* TASK GOAL *
Please render every line of the records below as a Markdown table with the columns "Row" and "Line," numbering the rows and skipping blank lines. Leave the pictures out of the table.

□ □ □ □

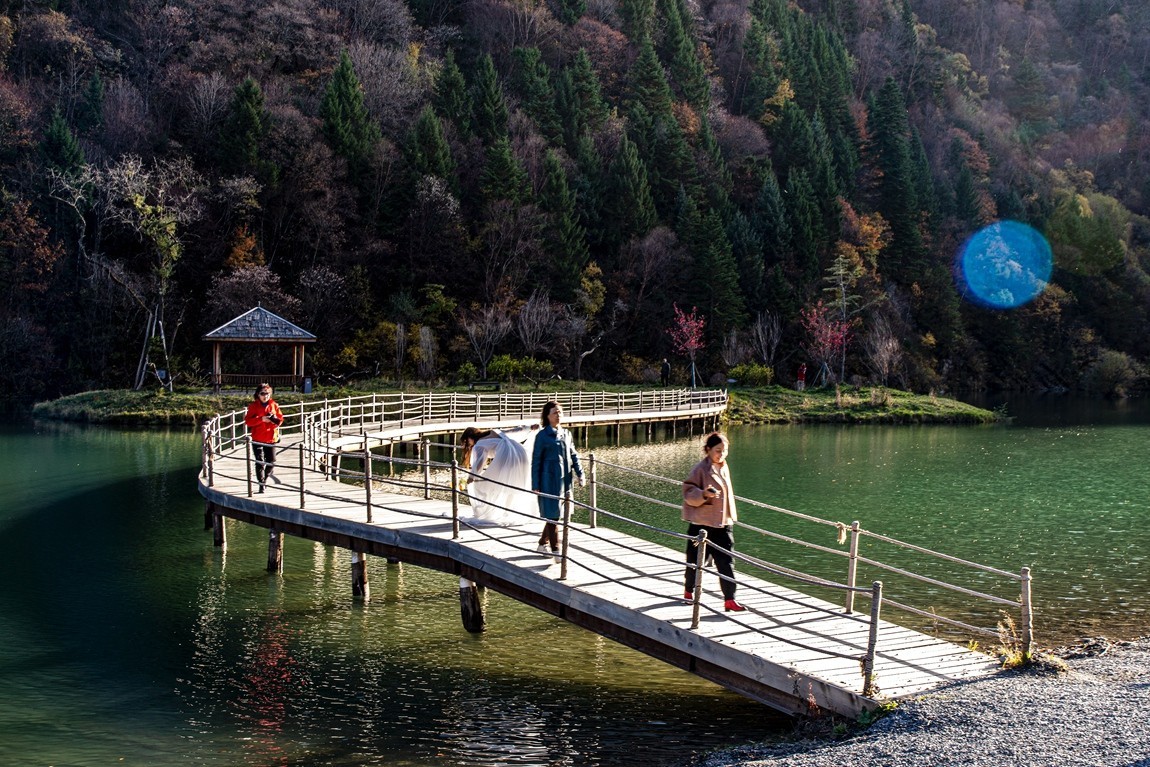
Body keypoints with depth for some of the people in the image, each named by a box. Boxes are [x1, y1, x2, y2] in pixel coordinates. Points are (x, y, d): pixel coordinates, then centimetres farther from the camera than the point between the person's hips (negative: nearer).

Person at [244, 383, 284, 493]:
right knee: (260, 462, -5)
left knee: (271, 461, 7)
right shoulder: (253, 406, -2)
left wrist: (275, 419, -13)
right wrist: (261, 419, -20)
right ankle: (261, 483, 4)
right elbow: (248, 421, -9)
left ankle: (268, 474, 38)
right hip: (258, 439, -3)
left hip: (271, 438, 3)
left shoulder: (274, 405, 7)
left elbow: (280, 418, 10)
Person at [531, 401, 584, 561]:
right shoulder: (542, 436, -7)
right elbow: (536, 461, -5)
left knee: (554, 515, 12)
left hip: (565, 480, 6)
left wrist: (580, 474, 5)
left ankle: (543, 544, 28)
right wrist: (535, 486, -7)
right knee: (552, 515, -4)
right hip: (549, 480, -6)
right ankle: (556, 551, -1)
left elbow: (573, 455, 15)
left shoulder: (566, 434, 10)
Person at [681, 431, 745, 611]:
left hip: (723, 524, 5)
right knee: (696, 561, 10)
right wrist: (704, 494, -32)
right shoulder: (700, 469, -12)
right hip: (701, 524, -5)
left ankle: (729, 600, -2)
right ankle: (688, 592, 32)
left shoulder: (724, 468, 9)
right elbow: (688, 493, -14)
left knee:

□ □ □ □

* OUTPUT FOR THIS EXERCISE *
| Row | Line |
|---|---|
| 1 | Body keypoints with depth for some of the people in the image, each named by a box. Boxes are [x1, y1, x2, y2] in pixel coordinates. Points are (x, y, d): pixel coordinates, then centimetres farther from the camera than the point between the person's hips (negative: nearer). |
| 2 | Person at [244, 383, 284, 493]: |
| 3 | right knee: (260, 462, -5) |
| 4 | left knee: (271, 461, 7) |
| 5 | right shoulder: (253, 406, -2) |
| 6 | left wrist: (275, 419, -13) |
| 7 | right wrist: (261, 419, -20) |
| 8 | right ankle: (261, 483, 4) |
| 9 | right elbow: (248, 421, -9) |
| 10 | left ankle: (268, 474, 38) |
| 11 | right hip: (258, 439, -3) |
| 12 | left hip: (271, 438, 3) |
| 13 | left shoulder: (274, 405, 7) |
| 14 | left elbow: (280, 418, 10) |
| 15 | Person at [531, 401, 584, 561]: |
| 16 | right shoulder: (542, 436, -7) |
| 17 | right elbow: (536, 461, -5) |
| 18 | left knee: (554, 515, 12) |
| 19 | left hip: (565, 480, 6) |
| 20 | left wrist: (580, 474, 5) |
| 21 | left ankle: (543, 544, 28) |
| 22 | right wrist: (535, 486, -7) |
| 23 | right knee: (552, 515, -4) |
| 24 | right hip: (549, 480, -6) |
| 25 | right ankle: (556, 551, -1) |
| 26 | left elbow: (573, 455, 15) |
| 27 | left shoulder: (566, 434, 10) |
| 28 | Person at [681, 431, 745, 611]: |
| 29 | left hip: (723, 524, 5) |
| 30 | right knee: (696, 561, 10) |
| 31 | right wrist: (704, 494, -32) |
| 32 | right shoulder: (700, 469, -12) |
| 33 | right hip: (701, 524, -5) |
| 34 | left ankle: (729, 600, -2) |
| 35 | right ankle: (688, 592, 32) |
| 36 | left shoulder: (724, 468, 9) |
| 37 | right elbow: (688, 493, -14) |
| 38 | left knee: |